Maybe this is just bad writing.
eleny
(46,166 posts)It's silly because I'm a jeans and tee shirt girl. Anyhow, I never heard the phrase "sustainable fashion". So I took the opportunity to see if it was more than some blather. Well, knock me over with a feather.
customerserviceguy
(25,183 posts)the whole fashion industry is antithetical to the notion of "reduce, reuse, recycle". Fashion tells people that they are nothing unless they buy new crap, and tries to make others feel cheap or gauche for wearing something "so last season" ago.
Many, if not most, Americans have closets full of clothing that is perfectly good, but the fashion industry tries to get them to buy even more. Maybe this crisis will cause people to look at mindless consumerism in a whole new light.
Thomas Hurt
(13,903 posts)JesterCS
(1,827 posts)That's it's a huge conspiracy to kill off older people. I laugh, but then I also wonder lol
Mariana
(14,854 posts)Most of the old people who contract it survive.
DonCoquixote
(13,616 posts)is that it will be impossible at worst, difficult at best, to develop empathy when you cannot talk to people.
Brainfodder
(6,423 posts)Response to Brainfodder (Reply #7)
Duppers This message was self-deleted by its author.
gratuitous
(82,849 posts)Certainly humans - particularly in the United States - seem incapable of really, truly taking a break from everything. I don't remember when it happened, but apparently there was some vote taken where we all signed on to become goal driven achievement oriented Type A personalities. Everyone has to be going full tilt non-stop or face the dread prospect of falling behind. We've seen the damage in other people's lives (and perhaps our own). Health suffers, relationships deteriorate, work gets shoddy because there's no chance to step back and think things through. But lift your foot off the pedal at all, and you're some mooch looking for a handout.
We used to know how to relax. We used to build that into our society. Somewhere along the line, though, downtime became a dirty word, an obscenity. After a lifetime of work, folks who retire to live on a pension or social security are derided as moochers even when they've earned that time off.

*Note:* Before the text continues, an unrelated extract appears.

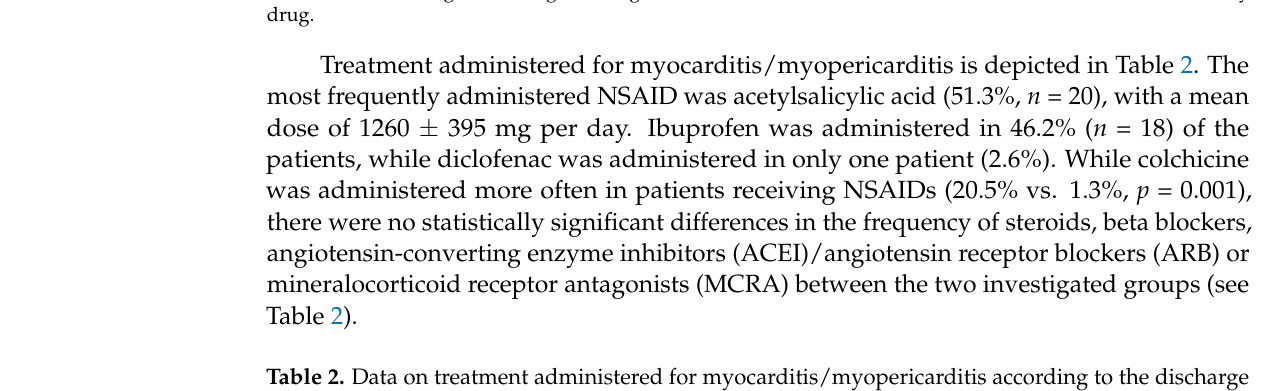
Table 2. Data on treatment administered for myocarditis/myopericarditis according to the discharge letter.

There may be a lesson to be learned here. And it took a global pandemic with all the attendant sickness, misery and death to shove it in our faces.
yonder
(9,663 posts)It IS way past time for bigger, faster and louder to be throttled back.
Duppers
(28,118 posts)Last edited Tue Mar 17, 2020, 02:09 AM - Edit history (1)
Only by the younger generations, then only the dumbassed RWer ones who somehow feel we are taking something from them.
The main thing the older generation bears horrible guilt for is not taking better care of our planet.
Ron Green
(9,822 posts)Simple living, community wealth building and a steady-state economy: Id sacrifice my own life to bring that to the world.
Duppers
(28,118 posts)Sorry, I think it's simply too unrealistic; the world is just too complicated.
Besides, most of us aren't rich enough to have "jet-setting" habits. If we have extra money, we save it for rainy days or to improve our housing. Young millennials do not seem to have such values, perhaps because they are less optimistic about the future and therefore live more in and for the moment. The ones I know don't even care about buying homes! (Perhaps I'm just jealous, but I disapprove.)
Guess I'm just an old curmudgeon/ skeptic.
Does Edelkoort not have any loved ones he fears losing?
The only silver lining I see in this most horrible plague is the fact it will rid us of the disgusting, self-serving narcissist soiling our WH and plundering our nation's values.
Response to Bayard (Original post)
Duppers This message was self-deleted by its author.